Lines that contain the string "bidirectional" are the ones to list; copy all of them from the records.

* **DATA RECORDS**
┌──
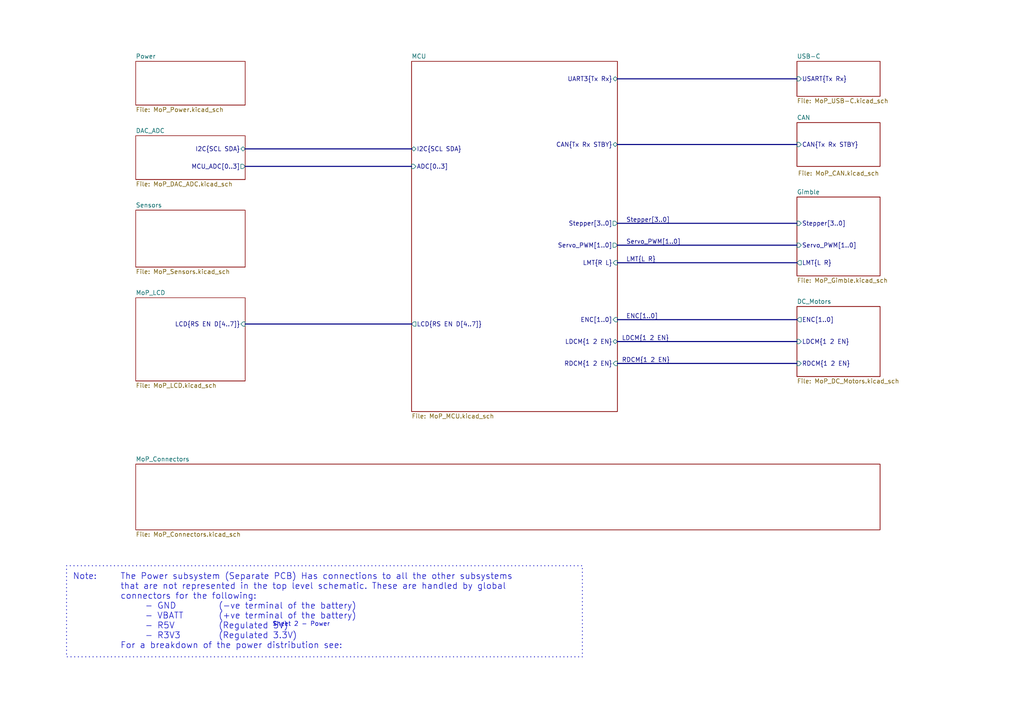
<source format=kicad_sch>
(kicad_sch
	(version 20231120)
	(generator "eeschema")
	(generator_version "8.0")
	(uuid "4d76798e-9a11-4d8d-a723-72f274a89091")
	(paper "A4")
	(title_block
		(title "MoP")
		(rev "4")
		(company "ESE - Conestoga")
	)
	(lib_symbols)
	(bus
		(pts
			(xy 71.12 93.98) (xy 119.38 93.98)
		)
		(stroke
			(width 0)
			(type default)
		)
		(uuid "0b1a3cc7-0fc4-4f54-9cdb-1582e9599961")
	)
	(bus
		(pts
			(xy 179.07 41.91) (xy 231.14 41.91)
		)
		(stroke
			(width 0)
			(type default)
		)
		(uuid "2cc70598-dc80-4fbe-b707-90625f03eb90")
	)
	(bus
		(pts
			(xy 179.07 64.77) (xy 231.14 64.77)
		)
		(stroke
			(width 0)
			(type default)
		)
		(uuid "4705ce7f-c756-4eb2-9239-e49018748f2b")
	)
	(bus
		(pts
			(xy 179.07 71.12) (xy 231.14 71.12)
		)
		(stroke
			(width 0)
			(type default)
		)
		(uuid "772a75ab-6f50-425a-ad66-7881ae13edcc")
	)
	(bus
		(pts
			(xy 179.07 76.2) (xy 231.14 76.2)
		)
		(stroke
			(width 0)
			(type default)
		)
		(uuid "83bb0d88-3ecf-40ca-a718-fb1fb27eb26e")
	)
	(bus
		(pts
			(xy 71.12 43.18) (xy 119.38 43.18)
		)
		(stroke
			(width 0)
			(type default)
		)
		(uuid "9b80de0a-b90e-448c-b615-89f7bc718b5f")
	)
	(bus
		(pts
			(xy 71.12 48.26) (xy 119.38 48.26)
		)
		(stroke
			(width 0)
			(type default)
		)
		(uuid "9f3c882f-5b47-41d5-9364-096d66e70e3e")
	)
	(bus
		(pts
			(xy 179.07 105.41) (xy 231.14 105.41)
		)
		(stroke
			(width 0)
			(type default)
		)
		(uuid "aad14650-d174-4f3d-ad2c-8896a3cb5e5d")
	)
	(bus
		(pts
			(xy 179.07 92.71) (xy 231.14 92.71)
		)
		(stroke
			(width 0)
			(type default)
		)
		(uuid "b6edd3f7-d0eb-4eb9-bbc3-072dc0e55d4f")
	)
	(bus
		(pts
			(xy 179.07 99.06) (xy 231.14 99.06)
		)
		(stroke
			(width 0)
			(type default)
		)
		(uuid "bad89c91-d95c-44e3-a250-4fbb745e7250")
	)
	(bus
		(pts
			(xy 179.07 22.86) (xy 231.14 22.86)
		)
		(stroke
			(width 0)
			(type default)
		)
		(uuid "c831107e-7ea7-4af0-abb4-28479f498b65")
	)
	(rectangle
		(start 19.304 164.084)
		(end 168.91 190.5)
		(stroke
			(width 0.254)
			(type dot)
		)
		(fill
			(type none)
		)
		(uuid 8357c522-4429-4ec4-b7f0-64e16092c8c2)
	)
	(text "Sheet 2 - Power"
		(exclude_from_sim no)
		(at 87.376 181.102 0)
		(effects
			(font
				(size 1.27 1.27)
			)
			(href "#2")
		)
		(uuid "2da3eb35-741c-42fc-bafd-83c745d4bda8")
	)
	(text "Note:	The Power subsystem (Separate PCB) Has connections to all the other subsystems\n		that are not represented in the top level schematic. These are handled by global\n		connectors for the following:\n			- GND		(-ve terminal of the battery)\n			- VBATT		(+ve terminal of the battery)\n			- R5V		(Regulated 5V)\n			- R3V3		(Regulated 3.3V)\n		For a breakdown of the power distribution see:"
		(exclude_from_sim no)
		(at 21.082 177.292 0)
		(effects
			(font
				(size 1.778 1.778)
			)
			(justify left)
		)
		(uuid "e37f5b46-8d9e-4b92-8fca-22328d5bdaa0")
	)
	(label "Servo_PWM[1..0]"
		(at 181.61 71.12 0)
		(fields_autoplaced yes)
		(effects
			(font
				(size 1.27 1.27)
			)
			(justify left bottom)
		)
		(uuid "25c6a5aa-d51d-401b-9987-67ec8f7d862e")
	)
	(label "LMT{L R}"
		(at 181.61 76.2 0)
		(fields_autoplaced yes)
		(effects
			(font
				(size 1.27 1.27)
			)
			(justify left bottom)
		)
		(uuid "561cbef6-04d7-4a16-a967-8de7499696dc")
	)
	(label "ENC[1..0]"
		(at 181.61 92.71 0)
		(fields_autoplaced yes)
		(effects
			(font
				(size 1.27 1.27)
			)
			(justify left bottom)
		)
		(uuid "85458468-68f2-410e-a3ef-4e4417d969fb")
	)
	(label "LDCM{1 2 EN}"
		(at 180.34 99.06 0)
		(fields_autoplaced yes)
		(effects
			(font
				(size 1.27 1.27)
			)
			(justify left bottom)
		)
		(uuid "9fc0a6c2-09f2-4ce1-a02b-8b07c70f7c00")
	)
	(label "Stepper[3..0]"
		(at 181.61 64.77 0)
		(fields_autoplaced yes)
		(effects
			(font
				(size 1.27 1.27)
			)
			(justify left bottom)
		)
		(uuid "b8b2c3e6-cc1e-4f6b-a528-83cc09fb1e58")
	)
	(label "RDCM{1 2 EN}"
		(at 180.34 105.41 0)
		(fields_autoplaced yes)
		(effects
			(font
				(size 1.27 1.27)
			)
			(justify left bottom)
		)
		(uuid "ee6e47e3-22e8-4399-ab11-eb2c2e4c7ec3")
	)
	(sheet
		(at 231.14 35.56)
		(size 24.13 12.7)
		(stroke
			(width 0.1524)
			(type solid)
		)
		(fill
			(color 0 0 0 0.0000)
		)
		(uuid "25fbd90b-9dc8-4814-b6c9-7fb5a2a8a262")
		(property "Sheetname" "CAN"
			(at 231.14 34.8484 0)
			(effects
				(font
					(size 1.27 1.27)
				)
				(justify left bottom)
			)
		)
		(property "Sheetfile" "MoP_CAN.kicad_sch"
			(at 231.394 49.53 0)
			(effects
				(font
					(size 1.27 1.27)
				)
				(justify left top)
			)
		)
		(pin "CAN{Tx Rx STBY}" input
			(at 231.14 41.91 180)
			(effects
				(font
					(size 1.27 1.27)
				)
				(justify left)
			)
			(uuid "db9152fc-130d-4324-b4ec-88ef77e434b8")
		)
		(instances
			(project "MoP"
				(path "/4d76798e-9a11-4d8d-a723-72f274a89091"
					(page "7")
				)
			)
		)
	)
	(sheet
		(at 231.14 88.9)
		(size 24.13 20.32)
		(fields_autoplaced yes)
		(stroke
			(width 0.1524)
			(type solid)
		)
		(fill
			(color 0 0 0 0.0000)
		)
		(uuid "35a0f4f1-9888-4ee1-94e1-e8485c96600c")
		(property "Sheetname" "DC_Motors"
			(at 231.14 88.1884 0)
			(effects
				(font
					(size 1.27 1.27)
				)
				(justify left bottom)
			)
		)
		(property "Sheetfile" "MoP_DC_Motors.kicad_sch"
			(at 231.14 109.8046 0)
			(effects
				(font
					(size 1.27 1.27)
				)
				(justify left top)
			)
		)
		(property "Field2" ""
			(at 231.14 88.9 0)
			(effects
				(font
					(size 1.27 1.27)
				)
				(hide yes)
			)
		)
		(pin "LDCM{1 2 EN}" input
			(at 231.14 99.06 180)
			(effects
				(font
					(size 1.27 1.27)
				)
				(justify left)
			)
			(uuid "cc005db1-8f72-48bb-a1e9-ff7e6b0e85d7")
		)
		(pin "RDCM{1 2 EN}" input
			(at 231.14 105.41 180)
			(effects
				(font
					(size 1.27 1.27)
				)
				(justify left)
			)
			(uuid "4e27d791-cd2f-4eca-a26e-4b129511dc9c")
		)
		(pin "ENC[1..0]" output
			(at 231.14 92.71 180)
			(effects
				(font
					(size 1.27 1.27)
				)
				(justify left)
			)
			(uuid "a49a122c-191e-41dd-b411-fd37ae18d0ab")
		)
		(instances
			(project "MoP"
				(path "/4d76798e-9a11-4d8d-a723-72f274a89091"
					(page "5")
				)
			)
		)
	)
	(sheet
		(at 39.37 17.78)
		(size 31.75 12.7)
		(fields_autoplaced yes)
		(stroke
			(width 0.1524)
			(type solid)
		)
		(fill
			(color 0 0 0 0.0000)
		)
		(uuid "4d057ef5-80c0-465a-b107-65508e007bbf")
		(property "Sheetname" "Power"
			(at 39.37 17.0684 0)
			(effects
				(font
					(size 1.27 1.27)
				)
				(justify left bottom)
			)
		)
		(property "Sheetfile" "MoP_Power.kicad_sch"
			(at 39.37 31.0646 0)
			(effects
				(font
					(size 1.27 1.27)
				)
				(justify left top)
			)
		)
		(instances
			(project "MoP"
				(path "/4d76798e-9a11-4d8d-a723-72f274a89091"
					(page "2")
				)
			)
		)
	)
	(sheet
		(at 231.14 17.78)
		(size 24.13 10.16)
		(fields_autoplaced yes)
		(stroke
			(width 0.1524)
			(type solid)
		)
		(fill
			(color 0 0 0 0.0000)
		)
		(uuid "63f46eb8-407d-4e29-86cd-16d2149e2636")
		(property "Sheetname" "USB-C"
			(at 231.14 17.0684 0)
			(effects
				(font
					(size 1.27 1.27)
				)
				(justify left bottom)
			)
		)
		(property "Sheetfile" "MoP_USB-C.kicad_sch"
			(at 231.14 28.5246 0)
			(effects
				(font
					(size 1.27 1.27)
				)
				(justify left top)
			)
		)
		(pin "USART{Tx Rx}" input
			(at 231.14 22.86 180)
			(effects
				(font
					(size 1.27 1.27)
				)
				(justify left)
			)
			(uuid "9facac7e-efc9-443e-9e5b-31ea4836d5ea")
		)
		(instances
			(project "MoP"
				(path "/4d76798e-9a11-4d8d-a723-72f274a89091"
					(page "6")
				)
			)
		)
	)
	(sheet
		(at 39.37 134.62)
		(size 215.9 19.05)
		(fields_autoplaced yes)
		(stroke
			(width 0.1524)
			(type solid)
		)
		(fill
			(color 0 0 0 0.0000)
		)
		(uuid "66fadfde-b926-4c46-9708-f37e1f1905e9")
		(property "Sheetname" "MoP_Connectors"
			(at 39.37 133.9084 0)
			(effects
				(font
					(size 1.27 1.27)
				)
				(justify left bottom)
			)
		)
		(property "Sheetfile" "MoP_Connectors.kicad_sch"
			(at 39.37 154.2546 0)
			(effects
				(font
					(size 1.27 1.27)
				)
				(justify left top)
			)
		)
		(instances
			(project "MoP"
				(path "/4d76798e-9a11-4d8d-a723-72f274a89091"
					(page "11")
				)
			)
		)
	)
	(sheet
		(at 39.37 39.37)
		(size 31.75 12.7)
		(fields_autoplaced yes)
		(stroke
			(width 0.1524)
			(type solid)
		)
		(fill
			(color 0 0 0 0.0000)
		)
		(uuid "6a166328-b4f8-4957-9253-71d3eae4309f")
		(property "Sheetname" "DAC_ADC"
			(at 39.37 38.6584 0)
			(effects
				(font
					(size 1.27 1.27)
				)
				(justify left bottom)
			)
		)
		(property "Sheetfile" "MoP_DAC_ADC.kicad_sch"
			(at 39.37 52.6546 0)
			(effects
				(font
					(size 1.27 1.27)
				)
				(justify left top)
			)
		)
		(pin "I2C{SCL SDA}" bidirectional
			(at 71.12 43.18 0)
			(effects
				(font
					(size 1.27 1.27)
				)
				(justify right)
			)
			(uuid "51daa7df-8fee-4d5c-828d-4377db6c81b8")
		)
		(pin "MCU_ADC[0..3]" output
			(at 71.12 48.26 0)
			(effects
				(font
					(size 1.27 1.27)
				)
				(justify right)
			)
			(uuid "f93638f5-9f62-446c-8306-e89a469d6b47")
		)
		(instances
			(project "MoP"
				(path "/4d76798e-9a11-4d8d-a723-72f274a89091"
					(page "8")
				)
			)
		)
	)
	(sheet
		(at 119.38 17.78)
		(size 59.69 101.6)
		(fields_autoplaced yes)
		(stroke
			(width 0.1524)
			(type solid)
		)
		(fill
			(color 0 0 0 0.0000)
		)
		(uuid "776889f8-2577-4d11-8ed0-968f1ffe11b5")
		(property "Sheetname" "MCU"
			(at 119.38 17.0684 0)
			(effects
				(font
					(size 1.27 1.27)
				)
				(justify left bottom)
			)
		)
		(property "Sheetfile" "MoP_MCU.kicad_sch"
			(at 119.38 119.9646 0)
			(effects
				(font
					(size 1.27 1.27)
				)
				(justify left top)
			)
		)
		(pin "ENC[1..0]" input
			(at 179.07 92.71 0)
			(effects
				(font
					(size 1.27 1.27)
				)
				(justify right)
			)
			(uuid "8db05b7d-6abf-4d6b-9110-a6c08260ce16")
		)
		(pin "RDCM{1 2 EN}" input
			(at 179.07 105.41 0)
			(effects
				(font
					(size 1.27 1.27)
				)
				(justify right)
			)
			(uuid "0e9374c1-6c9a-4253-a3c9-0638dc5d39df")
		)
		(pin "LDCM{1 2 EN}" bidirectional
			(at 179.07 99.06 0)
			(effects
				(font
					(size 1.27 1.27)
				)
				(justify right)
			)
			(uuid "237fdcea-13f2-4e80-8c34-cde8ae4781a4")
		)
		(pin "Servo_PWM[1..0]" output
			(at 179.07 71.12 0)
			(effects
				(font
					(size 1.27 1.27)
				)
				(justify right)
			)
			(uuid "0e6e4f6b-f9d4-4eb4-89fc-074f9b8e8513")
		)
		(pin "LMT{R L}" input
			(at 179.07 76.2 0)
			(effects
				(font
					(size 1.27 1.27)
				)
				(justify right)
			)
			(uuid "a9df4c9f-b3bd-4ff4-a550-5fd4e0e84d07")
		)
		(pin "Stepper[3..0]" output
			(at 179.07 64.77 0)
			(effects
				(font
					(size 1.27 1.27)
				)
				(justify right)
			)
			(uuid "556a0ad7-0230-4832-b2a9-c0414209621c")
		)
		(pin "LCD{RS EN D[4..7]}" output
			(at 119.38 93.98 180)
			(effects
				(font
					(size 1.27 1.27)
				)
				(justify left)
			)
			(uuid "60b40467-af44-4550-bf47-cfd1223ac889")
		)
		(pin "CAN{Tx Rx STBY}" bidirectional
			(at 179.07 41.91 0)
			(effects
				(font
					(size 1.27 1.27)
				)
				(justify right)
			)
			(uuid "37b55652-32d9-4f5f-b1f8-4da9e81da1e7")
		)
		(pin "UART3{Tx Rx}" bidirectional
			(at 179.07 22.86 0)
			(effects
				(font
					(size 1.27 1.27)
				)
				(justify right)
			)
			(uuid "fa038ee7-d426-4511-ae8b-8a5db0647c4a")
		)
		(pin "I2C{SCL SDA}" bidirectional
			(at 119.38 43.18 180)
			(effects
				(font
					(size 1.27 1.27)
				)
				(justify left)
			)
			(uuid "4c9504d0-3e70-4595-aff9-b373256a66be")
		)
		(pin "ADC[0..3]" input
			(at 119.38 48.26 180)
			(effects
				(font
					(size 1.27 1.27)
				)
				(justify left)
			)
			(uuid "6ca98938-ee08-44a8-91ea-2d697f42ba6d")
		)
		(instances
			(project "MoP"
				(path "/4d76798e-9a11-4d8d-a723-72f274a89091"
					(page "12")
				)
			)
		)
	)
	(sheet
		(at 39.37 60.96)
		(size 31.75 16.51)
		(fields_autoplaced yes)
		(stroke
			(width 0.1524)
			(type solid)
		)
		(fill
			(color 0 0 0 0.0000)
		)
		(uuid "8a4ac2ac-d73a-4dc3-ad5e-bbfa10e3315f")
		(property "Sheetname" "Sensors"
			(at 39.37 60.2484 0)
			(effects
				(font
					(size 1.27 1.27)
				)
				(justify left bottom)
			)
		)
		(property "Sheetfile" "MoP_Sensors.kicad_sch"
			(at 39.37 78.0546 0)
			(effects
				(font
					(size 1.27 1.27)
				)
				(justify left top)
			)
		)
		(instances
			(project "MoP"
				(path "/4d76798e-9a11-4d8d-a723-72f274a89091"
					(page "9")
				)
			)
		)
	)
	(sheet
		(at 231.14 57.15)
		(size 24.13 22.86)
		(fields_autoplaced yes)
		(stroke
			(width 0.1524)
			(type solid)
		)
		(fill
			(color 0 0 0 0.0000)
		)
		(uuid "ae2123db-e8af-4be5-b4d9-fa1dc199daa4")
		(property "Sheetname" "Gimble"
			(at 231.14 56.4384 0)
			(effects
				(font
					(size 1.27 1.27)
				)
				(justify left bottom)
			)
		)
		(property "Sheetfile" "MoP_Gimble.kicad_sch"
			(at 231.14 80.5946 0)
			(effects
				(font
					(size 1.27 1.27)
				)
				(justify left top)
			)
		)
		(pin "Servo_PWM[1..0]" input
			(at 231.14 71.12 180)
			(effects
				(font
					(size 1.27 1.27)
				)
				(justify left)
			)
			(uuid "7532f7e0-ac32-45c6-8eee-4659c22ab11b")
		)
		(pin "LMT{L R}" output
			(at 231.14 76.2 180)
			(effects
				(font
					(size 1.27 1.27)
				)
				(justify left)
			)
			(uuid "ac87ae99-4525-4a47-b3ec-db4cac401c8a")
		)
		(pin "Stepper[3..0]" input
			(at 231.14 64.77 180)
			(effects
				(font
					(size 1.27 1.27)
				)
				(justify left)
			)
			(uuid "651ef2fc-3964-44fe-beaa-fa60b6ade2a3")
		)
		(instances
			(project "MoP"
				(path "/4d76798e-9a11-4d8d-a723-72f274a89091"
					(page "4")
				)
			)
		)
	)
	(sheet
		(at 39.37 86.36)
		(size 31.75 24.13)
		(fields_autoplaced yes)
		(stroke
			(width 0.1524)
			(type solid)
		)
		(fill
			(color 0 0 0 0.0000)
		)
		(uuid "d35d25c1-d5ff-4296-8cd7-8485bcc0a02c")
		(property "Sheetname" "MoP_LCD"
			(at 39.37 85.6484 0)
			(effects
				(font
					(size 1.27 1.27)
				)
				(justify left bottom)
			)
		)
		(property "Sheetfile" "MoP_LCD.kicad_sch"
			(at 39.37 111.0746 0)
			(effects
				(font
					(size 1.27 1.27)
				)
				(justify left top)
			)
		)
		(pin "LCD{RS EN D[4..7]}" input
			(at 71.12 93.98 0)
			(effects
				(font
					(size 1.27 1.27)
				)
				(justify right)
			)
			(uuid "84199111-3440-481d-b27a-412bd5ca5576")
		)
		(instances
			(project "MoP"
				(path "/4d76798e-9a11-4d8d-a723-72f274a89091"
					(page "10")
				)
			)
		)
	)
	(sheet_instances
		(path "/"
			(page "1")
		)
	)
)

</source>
└──
* **ANSWER FOR THIS EXERCISE**
		(pin "I2C{SCL SDA}" bidirectional
		(pin "LDCM{1 2 EN}" bidirectional
		(pin "CAN{Tx Rx STBY}" bidirectional
		(pin "UART3{Tx Rx}" bidirectional
		(pin "I2C{SCL SDA}" bidirectional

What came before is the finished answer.